Detecting and tracking object using SAM, GroundingDINO and DEVA.
deva_ndoe queries objects GroundingDINO and SAM at some intervals, so it can track new object after tracking is started. It runs ~15hz and you can adjust cfg['detection_every']
for performance.
See node_scripts/model_config.py
Setup
Prerequisite
This package is build upon
- ROS1 (Noetic)
- catkin virtualenv (python>=3.9 used for DEVA)
- (Optional) docker and nvidia-container-toolkit (for environment safety)
Build package
on your workspace
If you want build this package directly on your workspace, please be aware of python environment dependencies (python3.9 and pytorch is needed to build package).

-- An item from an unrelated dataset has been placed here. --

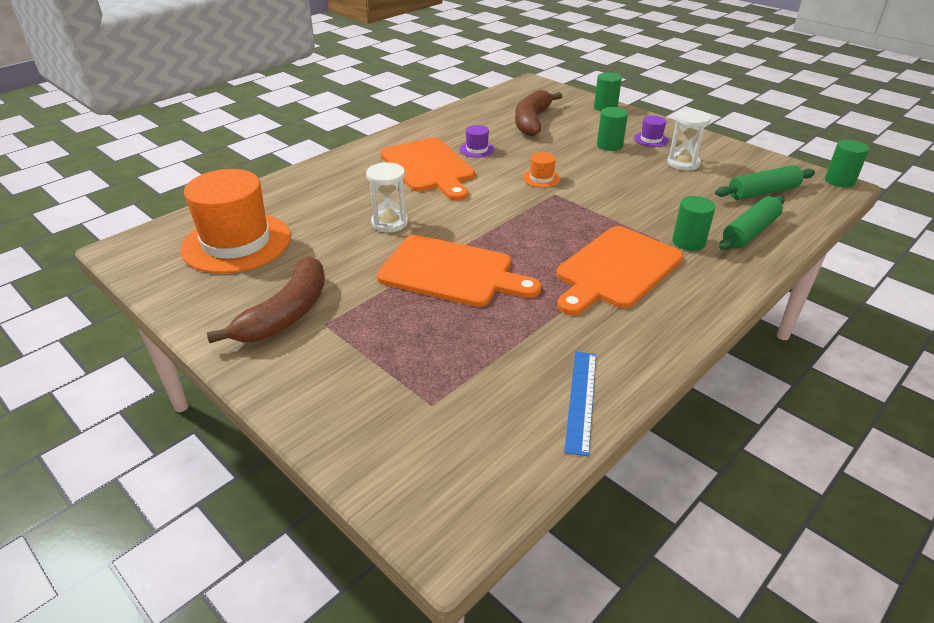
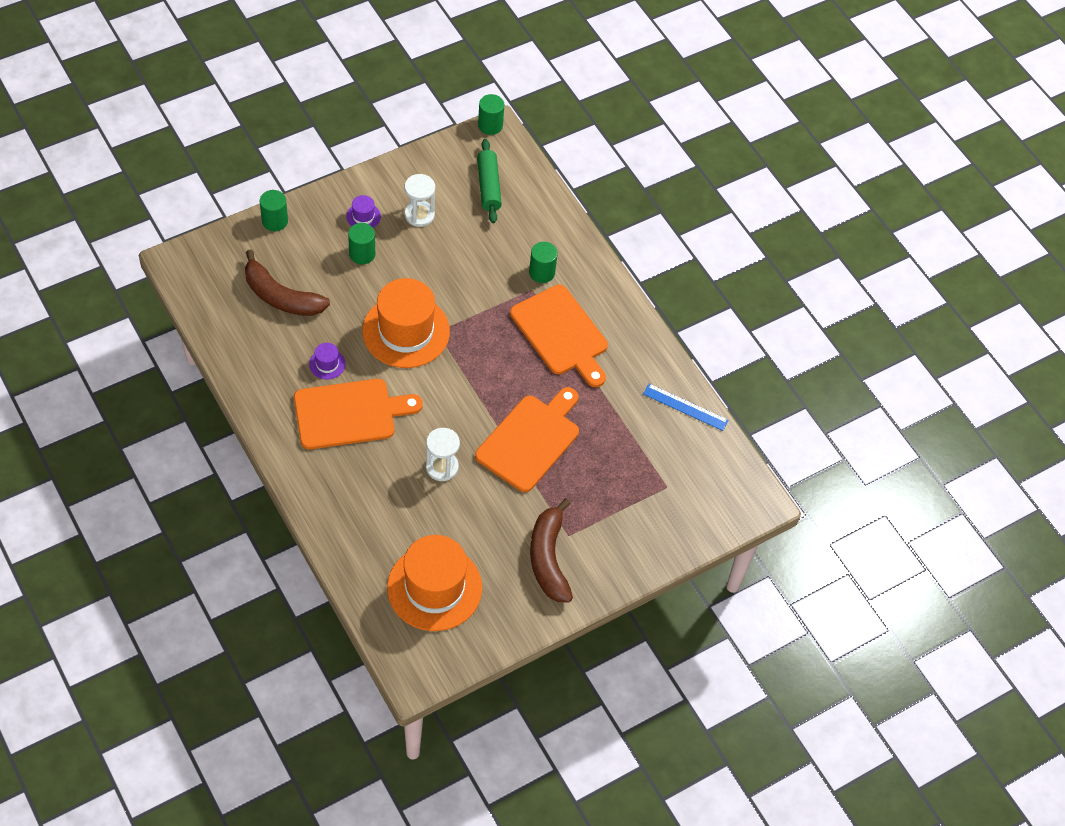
camera: 80 degrees left, 20 degrees up
brown banana [207,256,325,343] -> brown banana turned 135 degrees counterclockwise [530,498,573,603]
orange hat [523,152,561,188] -> orange hat [362,278,450,368], size x2.45
green rolling pin [719,196,785,250] -> none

mkdir -p ~/ros/catkin_ws/src && cd ~/ros/catkin_ws/src
git clone https://github.com/ojh6404/tracking_ros.git
wstool init
wstool merge -t . tracking_ros/tracking_ros/rosinstall.noetic
wstool update -t . # jsk-ros-pkg/jsk_visualization for GUI
cd tracking_ros/tracking_ros && ./prepare.sh
cd ~/ros/catkin_ws && catkin b
using docker (Recommended)
Otherwise, you can build only tracking_ros_utils
package for using intractive prompt gui
mkdir -p ~/ros/catkin_ws/src && cd ~/ros/catkin_ws/src
git clone https://github.com/ojh6404/tracking_ros.git
wstool init
wstool merge -t . tracking_ros/tracking_ros/rosinstall.noetic
wstool update -t . # jsk-ros-pkg/jsk_visualization for GUI
cd ~/ros/catkin_ws && catkin b tracking_ros_utils
and build whole package on docker environment.

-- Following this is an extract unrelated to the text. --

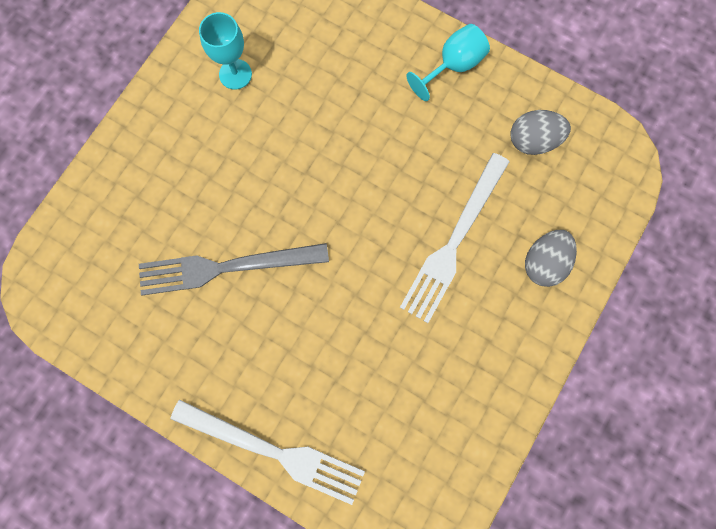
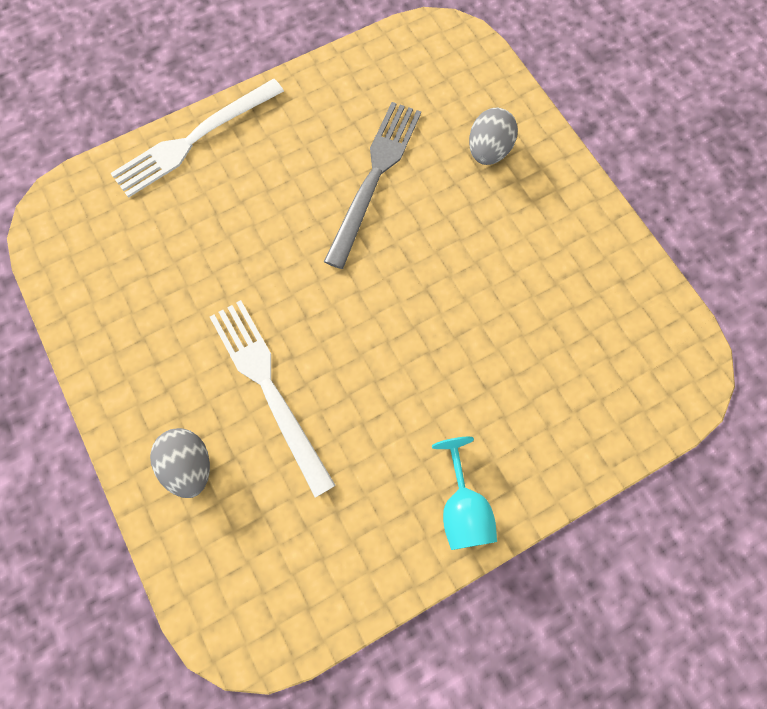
camera: 120 degrees right, 5 degrees down
turquoise goblet [199,12,252,90] -> none
grey egg [510,110,571,155] -> grey egg moved to [469,108,518,165]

source ~/ros/catkin_ws/devel/setup.bash
roscd tracking_ros_utils/../tracking_ros
docker build --build-arg CUDA_VERSION=11.3 -t tracking_ros . # default is 11.3, you can also build with 12.1
How to use
Please refer sample_track.launch and deva.launch
Tracking using SAM and Cutie with interactive gui prompt.
1. run directly
roslaunch tracking_ros sample_track.launch \
input_image:=/kinect_head/rgb/image_rect_color \
mode:=prompt \
model_type:=vit_t \
device:=cuda:0
2. using docker
You need to launch tracker and gui seperately cause docker doesn't have gui, so launch tracker by
./run_docker -host pr1040 -launch track.launch \
input_image:=/kinect_head/rgb/image_rect_color \
mode:=prompt \
model_type:=vit_t \
device:=cuda:0
where
-
-host
: hostname likepr1040
orlocalhost
-
-launch
: launch file name to run
and launch rqt gui on your gui machine by
roslaunch tracking_ros_utils sam_gui.launch
Detecting and tracking object.
roslaunch tracking_ros deva.launch \
input_image:=/kinect_head/rgb/image_rect_color \
model_type:=vit_t \
device:=cuda:0
or
./run_docker -host pr1040 -launch deva.launch \
input_image:=/kinect_head/rgb/image_rect_color \
model_type:=vit_t \
device:=cuda:0
and use dynamic reconfigure to set detection and object tracking by
rosrun dynamic_reconfigure dynparam set /deva_node classes "cloth; cup; bottle;"
TODO
- add rostest and docker build test
- add CoTracker and Track Any Point.